- _QUESTIONS ON THE MATERIAL_:
(1) Duplicate everything in the HD 3870 overclocking thread from "## trt740 (Nov" down to "on the vreg?".
(2) Pick up the HD 3870 overclocking thread and extend it past its final line.

- _PROVIDED TEXT_:
>>>

I have tested this method and it worked for me but that might be because I still have the 8800GTS in and not an AMD card (I still aint got round to installing the 3870 yet)


----------



## nicepun (Nov 27, 2007)

O.K., I tried this and I think it worked.  Before I tried 840/1276 and it would crash (also I wasn't messing with the fan speed and I haven't replaced the stock TIM with AS5) but after doing this trick I tried 850/1300 on Crysis Demo (for a long while) and a few 3DMark06 runs without a hitch -- fan set @ 70.


----------



## TooFast (Nov 27, 2007)

http://cgi.ebay.com/ws/eBayISAPI.dll?ViewItem&rd=1&item=160185013156&ssPageName=STRK:MEWA:IT&ih=006


----------



## Tatty_One (Nov 27, 2007)

nicepun said:


> O.K., I tried this and I think it worked.  Before I tried 840/1276 and it would crash (also I wasn't messing with the fan speed and I haven't replaced the stock TIM with AS5) but after doing this trick I tried 850/1300 on Crysis Demo (for a long while) and a few 3DMark06 runs without a hitch -- fan set @ 70.



You mean you tried my method in Rivatuner?


----------



## btarunr (Nov 27, 2007)

What's the stock-TDP of a RV670?


----------



## TonyStark (Nov 27, 2007)

125 W .... I think.


----------



## btarunr (Nov 27, 2007)

TonyStark said:


> 125 W .... I think.



In your opinion, is it too high for a 55nm fab GPU?


----------



## trog100 (Nov 27, 2007)

this could be drivers and it could be crysis.. but i am down to 832/1226 for stability in crysis.. the card temp dosnt seem to make any difference..

trog


----------



## -=CrAnSwIcK=- (Nov 27, 2007)

well, i'm not sure if it's not the bandwidth, cause i know of a guy who has 2 HD 3870's in crossfire, and he had them both on liquid, and both cores to 920mhz idling in the 30's celcius, and he's got a Q6600 at 4.2ghz and there was a minimal increase in 3Dmarks from 860mhz to 920mhz...so with that much extra mhz is it the PCI-e BUS or the 4.2ghz quad holding it back??


----------



## Tatty_One (Nov 27, 2007)

-=CrAnSwIcK=- said:


> well, i'm not sure if it's not the bandwidth, cause i know of a guy who has 2 HD 3870's in crossfire, and he had them both on liquid, and both cores to 920mhz idling in the 30's celcius, and he's got a Q6600 at 4.2ghz and there was a minimal increase in 3Dmarks from 860mhz to 920mhz...so with that much extra mhz is it the PCI-e BUS or the 4.2ghz quad holding it back??



Has he increased his PCI-E slot frequency in BIOS?


----------



## -=CrAnSwIcK=- (Nov 27, 2007)

dunno...i'll ask him 

check it here....

http://forum.pcstats.com/showthread.php?t=41041


----------



## trt740 (Nov 27, 2007)

jpierce55 said:


> OK, I was not sure what the PCIe 2.0 performance was... Still can't argue that this card is way more bang for the buck (vs 2900). Unfortunately it looks like its prices, and the 8800gt are going to keep going up.
> 
> TRT, how does the vreg cooler look? I may order a cooler and want to know if it looks like copper ram sinks will fit on the vreg?

<<<

- _ENTRIES SUPPLIED_:

>>>

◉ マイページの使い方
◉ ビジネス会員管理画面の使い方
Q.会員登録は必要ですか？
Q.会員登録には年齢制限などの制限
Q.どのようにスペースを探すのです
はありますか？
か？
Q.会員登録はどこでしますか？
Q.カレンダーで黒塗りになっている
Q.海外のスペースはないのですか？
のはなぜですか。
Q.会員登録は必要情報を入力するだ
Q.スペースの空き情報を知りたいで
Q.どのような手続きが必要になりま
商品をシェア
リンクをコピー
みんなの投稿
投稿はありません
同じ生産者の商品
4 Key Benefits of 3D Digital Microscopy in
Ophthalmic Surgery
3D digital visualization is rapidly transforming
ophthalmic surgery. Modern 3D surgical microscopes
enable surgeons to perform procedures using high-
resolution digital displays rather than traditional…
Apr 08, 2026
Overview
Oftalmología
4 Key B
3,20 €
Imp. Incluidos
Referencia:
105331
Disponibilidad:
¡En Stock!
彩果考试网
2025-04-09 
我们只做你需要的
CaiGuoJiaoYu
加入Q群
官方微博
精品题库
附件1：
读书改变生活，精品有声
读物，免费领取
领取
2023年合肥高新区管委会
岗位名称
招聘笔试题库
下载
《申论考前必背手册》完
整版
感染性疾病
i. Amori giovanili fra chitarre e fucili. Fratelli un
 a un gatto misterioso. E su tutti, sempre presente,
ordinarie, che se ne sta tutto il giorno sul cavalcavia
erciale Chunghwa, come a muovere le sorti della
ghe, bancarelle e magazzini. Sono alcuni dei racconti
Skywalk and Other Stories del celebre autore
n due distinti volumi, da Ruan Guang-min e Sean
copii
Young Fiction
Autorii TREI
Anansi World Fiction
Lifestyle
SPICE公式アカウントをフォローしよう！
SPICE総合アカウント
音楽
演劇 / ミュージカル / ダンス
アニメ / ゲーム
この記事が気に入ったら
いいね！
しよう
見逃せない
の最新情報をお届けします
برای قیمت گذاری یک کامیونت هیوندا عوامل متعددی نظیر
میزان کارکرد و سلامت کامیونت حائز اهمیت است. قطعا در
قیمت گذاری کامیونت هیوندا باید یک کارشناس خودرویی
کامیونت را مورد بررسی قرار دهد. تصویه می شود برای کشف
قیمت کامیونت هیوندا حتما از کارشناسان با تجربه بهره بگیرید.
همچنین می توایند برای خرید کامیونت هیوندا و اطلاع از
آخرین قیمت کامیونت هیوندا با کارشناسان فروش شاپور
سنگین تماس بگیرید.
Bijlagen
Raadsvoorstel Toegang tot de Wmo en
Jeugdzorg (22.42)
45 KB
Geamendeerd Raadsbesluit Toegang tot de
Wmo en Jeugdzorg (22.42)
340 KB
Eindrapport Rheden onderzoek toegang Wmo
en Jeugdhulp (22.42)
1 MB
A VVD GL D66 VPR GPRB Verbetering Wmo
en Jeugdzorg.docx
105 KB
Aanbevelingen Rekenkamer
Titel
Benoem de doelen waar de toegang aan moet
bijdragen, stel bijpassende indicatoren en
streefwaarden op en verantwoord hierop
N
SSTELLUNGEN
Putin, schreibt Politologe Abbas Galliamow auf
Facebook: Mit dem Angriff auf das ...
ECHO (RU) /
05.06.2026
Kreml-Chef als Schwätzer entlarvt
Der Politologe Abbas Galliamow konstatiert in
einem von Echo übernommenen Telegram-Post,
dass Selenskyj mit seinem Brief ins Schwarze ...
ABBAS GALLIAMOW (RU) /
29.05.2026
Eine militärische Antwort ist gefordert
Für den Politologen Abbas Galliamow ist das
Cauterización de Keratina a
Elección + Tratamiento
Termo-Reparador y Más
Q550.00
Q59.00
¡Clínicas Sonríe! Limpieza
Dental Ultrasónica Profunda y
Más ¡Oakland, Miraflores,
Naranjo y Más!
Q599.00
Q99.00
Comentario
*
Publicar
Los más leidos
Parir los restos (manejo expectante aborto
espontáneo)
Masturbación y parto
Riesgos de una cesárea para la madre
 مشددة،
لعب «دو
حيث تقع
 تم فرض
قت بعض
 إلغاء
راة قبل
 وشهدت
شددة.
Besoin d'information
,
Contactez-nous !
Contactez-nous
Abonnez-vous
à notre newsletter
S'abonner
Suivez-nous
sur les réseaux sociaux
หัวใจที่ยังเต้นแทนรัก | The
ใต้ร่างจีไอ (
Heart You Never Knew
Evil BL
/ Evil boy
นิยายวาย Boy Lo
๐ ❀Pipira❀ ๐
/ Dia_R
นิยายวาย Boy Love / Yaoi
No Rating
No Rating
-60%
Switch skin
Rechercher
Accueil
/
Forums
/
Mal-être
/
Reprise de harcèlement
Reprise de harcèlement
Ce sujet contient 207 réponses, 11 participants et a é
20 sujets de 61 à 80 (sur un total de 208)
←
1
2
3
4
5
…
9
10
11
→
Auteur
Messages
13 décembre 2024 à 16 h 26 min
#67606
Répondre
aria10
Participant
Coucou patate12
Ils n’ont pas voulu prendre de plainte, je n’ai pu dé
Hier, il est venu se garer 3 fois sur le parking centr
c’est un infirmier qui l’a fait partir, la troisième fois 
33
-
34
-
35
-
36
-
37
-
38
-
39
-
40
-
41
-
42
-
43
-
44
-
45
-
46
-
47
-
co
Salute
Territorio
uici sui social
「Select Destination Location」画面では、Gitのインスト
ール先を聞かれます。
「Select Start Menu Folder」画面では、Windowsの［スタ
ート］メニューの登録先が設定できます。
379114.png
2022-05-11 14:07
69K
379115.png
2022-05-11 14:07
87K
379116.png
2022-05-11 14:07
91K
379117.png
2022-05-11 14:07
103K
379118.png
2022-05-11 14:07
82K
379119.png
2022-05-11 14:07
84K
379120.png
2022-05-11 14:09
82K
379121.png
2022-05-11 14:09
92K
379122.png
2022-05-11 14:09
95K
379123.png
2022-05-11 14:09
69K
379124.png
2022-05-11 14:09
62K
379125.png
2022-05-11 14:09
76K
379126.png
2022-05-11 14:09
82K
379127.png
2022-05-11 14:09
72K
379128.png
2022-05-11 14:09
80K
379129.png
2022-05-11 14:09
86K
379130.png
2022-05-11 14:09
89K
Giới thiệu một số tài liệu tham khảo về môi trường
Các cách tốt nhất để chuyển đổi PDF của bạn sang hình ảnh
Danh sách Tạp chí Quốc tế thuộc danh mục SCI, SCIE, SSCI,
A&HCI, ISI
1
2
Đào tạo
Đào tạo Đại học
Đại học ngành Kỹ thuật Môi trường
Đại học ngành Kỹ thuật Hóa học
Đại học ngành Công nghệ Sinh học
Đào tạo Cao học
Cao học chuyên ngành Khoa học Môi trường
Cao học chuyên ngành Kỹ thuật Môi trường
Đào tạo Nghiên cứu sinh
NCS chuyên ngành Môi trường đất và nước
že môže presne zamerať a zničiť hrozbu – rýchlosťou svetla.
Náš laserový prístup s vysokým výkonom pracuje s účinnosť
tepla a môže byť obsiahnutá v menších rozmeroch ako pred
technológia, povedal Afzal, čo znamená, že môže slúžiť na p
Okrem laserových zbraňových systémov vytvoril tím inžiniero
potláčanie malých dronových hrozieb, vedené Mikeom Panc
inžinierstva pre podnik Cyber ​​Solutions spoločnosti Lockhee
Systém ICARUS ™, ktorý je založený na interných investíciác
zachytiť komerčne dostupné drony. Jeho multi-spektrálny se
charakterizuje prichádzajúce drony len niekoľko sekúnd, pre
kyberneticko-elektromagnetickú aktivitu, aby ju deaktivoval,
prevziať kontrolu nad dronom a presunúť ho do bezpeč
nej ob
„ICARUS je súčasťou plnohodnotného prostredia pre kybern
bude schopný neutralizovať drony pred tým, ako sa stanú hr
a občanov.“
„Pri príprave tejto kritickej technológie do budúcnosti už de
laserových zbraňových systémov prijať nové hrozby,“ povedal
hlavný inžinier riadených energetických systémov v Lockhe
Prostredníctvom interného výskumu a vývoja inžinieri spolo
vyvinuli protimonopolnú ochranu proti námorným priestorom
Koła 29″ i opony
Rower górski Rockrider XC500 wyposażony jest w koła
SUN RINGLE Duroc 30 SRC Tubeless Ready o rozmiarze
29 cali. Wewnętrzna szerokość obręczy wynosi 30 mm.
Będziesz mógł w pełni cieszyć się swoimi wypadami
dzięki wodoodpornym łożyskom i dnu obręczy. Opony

<<<

- _ANSWERS TO THE PROBLEMS_:
(1)
## trt740 (Nov 27, 2007)

jpierce55 said:


> OK, I was not sure what the PCIe 2.0 performance was... Still can't argue that this card is way more bang for the buck (vs 2900). Unfortunately it looks like its prices, and the 8800gt are going to keep going up.
> 
> TRT, how does the vreg cooler look? I may order a cooler and want to know if it looks like copper ram sinks will fit on the vreg?

(2)
looks nice solid copper


----------



## trt740 (Nov 27, 2007)

trog100 said:


> i am pretty certain it will void warranty.. which is why i am still working up the courage to flash mine.
> 
> i am on the new 7.11 driver tatty.. just the driver i left the rest alone..
> 
> trog



It works perfect trog flash the card and save your old bios for warranty purposes to flash it back if needed. The flash tool give you that option.


----------



## EastCoasthandle (Nov 27, 2007)

-=CrAnSwIcK=- said:


> dunno...i'll ask him
> 
> check it here....
> 
> http://forum.pcstats.com/showthread.php?t=41041



Both of his 3d06 scores were obtained using windows 2003.  Looks to me that his os, win2003 is part of the problem.  He should try again with XP if nothing more then a comparison.


----------



## Tatty_One (Nov 27, 2007)

trt740 said:


> I works perfect trog flash the card and save your old bios for warranty purposes to flash it back if needed. The flash tool give you that option.



He has now mefinks and it's working good but he still cannot get gaming stability that takes him above the 862 in any case.


----------



## nicepun (Nov 27, 2007)

Tatty_One said:


> You mean you tried my method in Rivatuner?



I only used RivaTuner for the fan.


----------



## Tatty_One (Nov 28, 2007)

nicepun said:


> I only used RivaTuner for the fan.



Thats what I meant but using the way I explained?


----------



## zOaib (Nov 30, 2007)

ARE We supposed to install the hotifx for crysis after we install the 7.11 cat or before , just curious , i also did flash the new bios , no OC yet , still tryign to get the damn crysis not to flicker when i run it .....................


----------



## trog100 (Nov 30, 2007)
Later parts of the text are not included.